Problem details: Return the whole listing, line for line, without the pictures in it.

Recorded data:
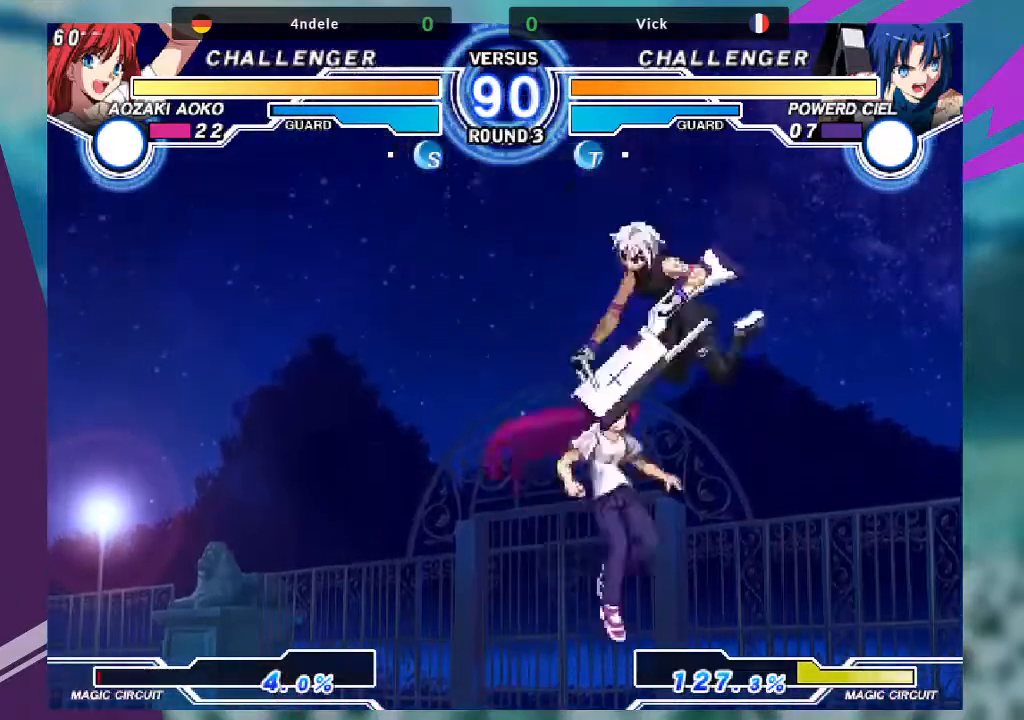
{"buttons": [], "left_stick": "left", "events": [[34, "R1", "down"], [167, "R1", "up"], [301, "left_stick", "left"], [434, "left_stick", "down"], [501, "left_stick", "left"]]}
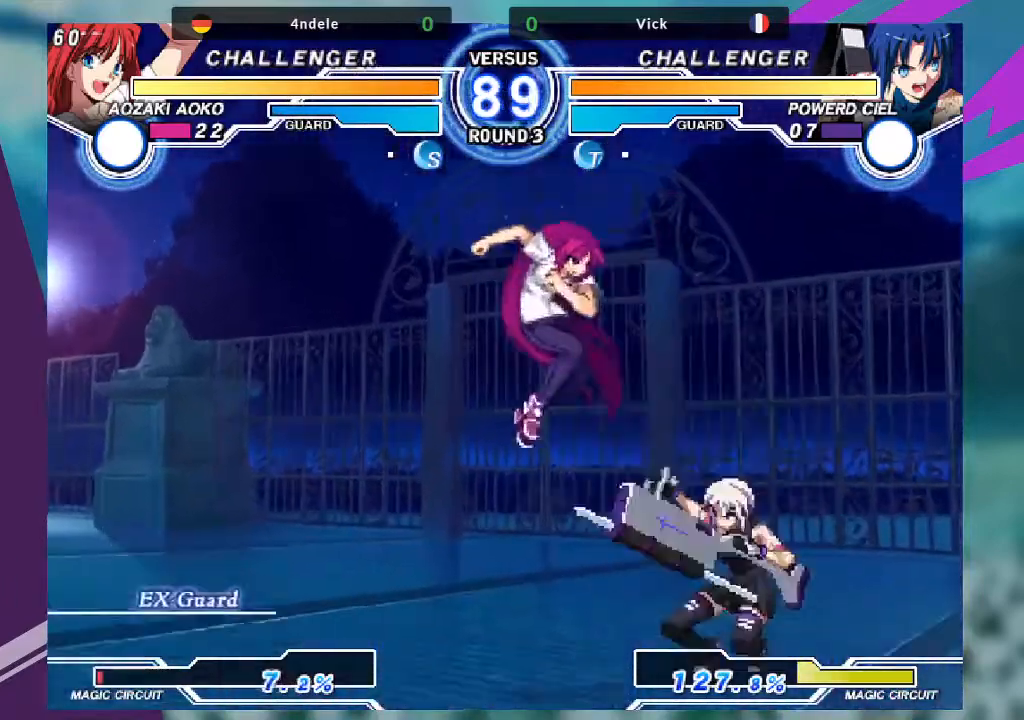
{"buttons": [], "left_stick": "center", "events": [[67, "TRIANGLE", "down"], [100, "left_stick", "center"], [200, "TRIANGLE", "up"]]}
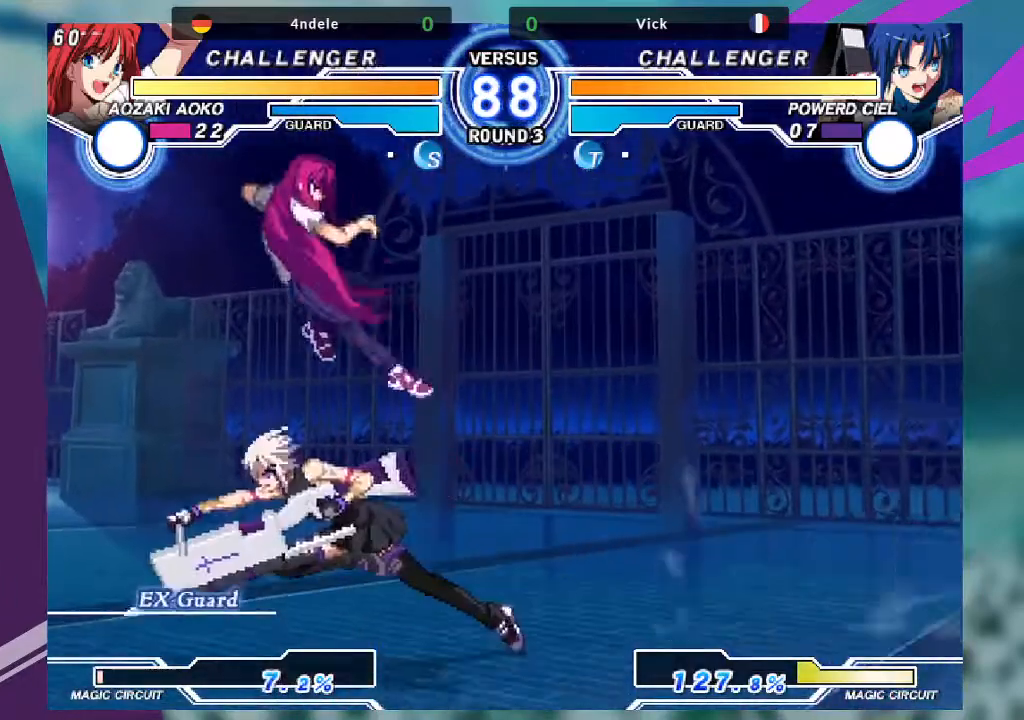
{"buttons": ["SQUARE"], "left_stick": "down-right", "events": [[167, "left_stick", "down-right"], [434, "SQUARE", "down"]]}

Exercise answer:
{"buttons": [], "left_stick": "left", "events": [[34, "R1", "down"], [167, "R1", "up"], [301, "left_stick", "left"], [434, "left_stick", "down"], [501, "left_stick", "left"]]}
{"buttons": [], "left_stick": "center", "events": [[67, "TRIANGLE", "down"], [100, "left_stick", "center"], [200, "TRIANGLE", "up"]]}
{"buttons": ["SQUARE"], "left_stick": "down-right", "events": [[167, "left_stick", "down-right"], [434, "SQUARE", "down"]]}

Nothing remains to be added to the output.